Ach, was waren die Vorzeichen doch opulent: Wochenlang rührte ProSieben die ganz große Werbetrommel für seine beiden Neuzugänge Joko Winterscheidt und Klaas Heufer-Umlauf und ihre Show Circus HalliGalli – mit Trailern, die von elefantösem Größenwahn, aber auch immanenter Akkuratesse kündeten und fast wie ein Versprechen wirkten. Ein Versprechen, das gebrochen wurde, denn der Premiere von Circus HalliGalli hat der selbstaufgebaute Druck ganz offensichtlich geschadet. Statt mit frischem Konzept einen Neustart bei ProSieben zu wagen, haben Joko und Klaas das altbekannte neoParadise in ein aufgeräumteres und größeres Studio gepresst und ihm einen neuen Namen verpasst.
Ansonsten ist fast alles beim Alten geblieben: Oma Violetta ist genauso wie Paulina und Olli Schulz erneut mit von der Partie und die altbekannte, zwischen Sofa- und Schreibtischtäter differenzierende Sitzordnung wurde zwar seiten-verkehrt, ansonsten aber beibehalten – welch‘ raffinierter Schachzug! Und natürlich darf die in jeder Sendung wechselnde Schrankband wieder zum Playback zappeln. Dass man sich zur Premiere allerdings ausgerechnet Cro einladen musste, der bei neoParadise zumindest gefühlt Dauergast war, zeugt dann auch nicht von großer Innovationsfreude.
Genauso wenig originell geht es im ersten Einspielfilm weiter: Joko und Klaas sind acht Stunden lang auf dem Kölner Karneval unterwegs und müssen in dieser Zeit zu allem Ja sagen – die neoParadise-Reihe Wenn ich Sie wäre und Hollywood lassen grüßen. Und um jede Hoffnung auf Neuerung gleich im Keim zu ersticken, triezen sich Joko und Klaas mit vorbereiteten Gags, statt sich von Karnevalisten Aufgaben stellen zu lassen und der abgehalfterten Selbstkasteiung damit zumindest eine neue Richtung zu geben. Wirkliche Stimmung kommt somit nicht auf, vor allem auch, weil der Einspieler mit zehn Minuten viel zu lang geraten ist.
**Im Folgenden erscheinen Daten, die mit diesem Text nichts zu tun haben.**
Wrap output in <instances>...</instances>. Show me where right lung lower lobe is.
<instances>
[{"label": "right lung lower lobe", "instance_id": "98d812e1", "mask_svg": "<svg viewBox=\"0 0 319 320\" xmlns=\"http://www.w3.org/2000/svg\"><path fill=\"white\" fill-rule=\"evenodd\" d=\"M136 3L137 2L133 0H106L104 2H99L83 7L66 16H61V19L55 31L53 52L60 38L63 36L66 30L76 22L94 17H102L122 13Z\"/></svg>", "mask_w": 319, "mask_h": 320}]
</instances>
In einem zweiten Einspieler ist Olli Schulz als sein – natürlich – neoParadise-Alter-Ego Charles Schulzkowski zu sehen, wie er auf einer Berlinale-Party versucht, Prominente abzufüllen.
Allen Gästen ist die Anwesenheit des aufdringlichen Circus HalliGalli-Außenreporters nach kurzer Zeit sichtbar unangenehm, zumal es sich Olli Schulz zur Aufgabe macht, seiner Rolle gerecht zu werden, um schlussendlich betrunken und randalierend vor die Tür gesetzt zu werden. Egal, was man von derartiger Anarcho-Comedy halten mag: Erneut ist der Einspieler mit über zehn Minuten Laufzeit viel zu lang geraten und verliert dabei seine Wirkung. Gelungen sind zwei weitere Einspielfilme mit Oliver Pocher, der in bester Fight Club-Reminiszenz vor dem Studio ausharrt und sich von Joko und Klaas abwechselnd anhören muss, dass er nicht in die Sendung gelassen wird. Retten können die Circus HalliGalli aber auch nicht mehr, denn zwischen all den Einspielern ist noch Helge Schneider zu Gast, darf Sido ein Liedchen vom neuen Album trällern, bringen zwei Kleinwüchsige im Tretauto Thüringer Klöße ins Studio und hat Wolfgang Lippert einen Kurzauftritt.
Die für den schnellen, billigen Witz bis ins Kleinste fragmentierte Sendung geht nicht auf, ist weder Talkshow noch Comedy-Brüller, ist kein richtiges neoParadise mehr und enttäuscht dabei trotzdem alle, die auf etwas Neues gehofft hatten. Zu unflexibel kommt Circus HalliGalli daher, um wirklich Spaß zu machen; ist dabei aber zu unstrukturiert, um sich vollständig in der Show verlieren zu können. Hoffen wir, dass Joko und Klaas nach dieser durchwachsenen Premiere Ernst machen und sich in den kommenden Wochen etwas dynamischer und experimentierfreudiger in der selbstgewählten Manege bewegen. Dann aber bitte ohne Wolfgang Lippert.